This doesn’t affect existing stocks of the Apple Watch Series 9 and Ultra 2 with the feature enabled. However, new units imported into the country will have blood oxygen sensing turned off. Again, this applies only in the United States. In other parts of the world, those devices continue to offer blood oxygen sensing.
The Apple Watch Series 9 and Ultra 2 are currently available because Apple was successful in staying the ban on December 27 while it was making its appeal.
Apple thwarts the ITC’s import ban by disabling blood oxygen sensing
No public release of the filing is available to protect confidential information, but 9to5Mac has spotted a Monday filing from Massimo where the company claims that Apple’s “redesign” was enough to work around the ITC’s import ban.

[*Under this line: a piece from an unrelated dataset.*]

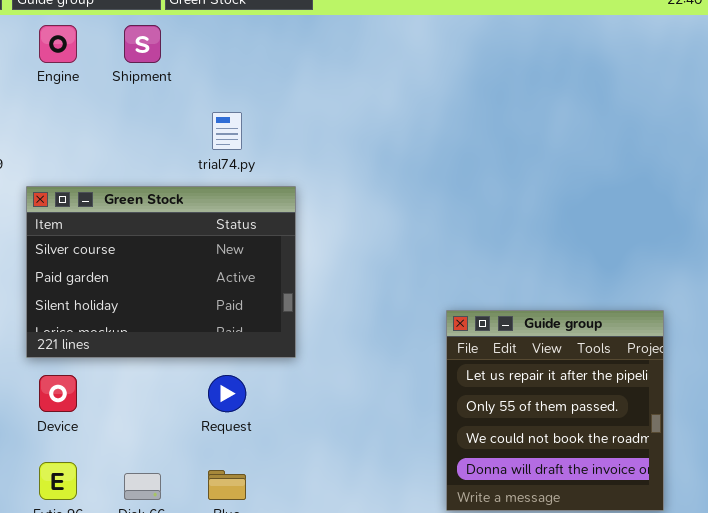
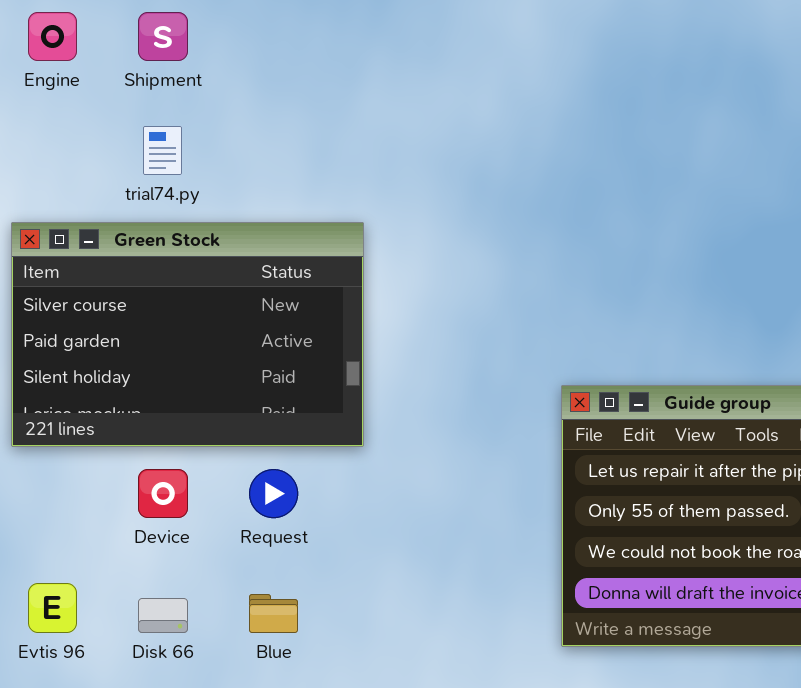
trial74.py: [212,112,242,150] -> [143,126,182,175], moved
Device: [39,375,77,412] -> [138,469,188,518], moved

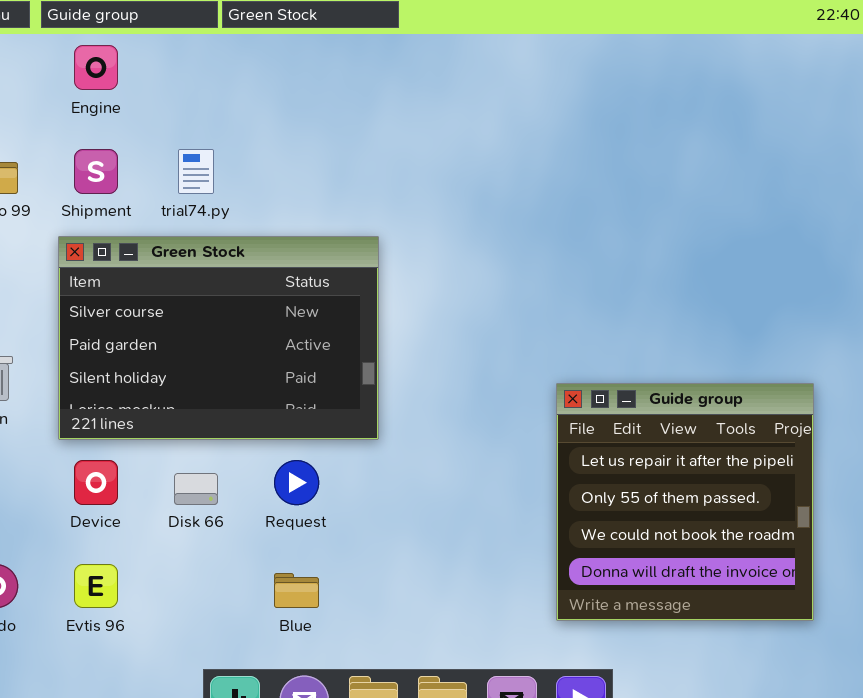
Shipment: [138,12,188,61] -> [74,149,118,194], moved
Device: [138,469,188,518] -> [74,460,118,505], moved
Disk 66: [138,598,188,633] -> [174,473,218,505], moved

Concretely, the filing points out that the Exclusion Order Enforcement Branch of the Customs and Border Protection agency decided on January 12 that “Apple’s redesign falls outside the scope of the remedial orders in the ITC investigation underlying Apple’s appeal.”
Masimo also wrote that Apple claims that “its Redesigned Watch products definitely (1) do not contain pulse oximetry functionality.”
The filing doesn’t clarify what changes Apple has made to skirt the import ban, but it’s almost certainly a software change to disable blood oxygen sensing on the Apple Watch Series 9 and Apple Watch Ultra 2.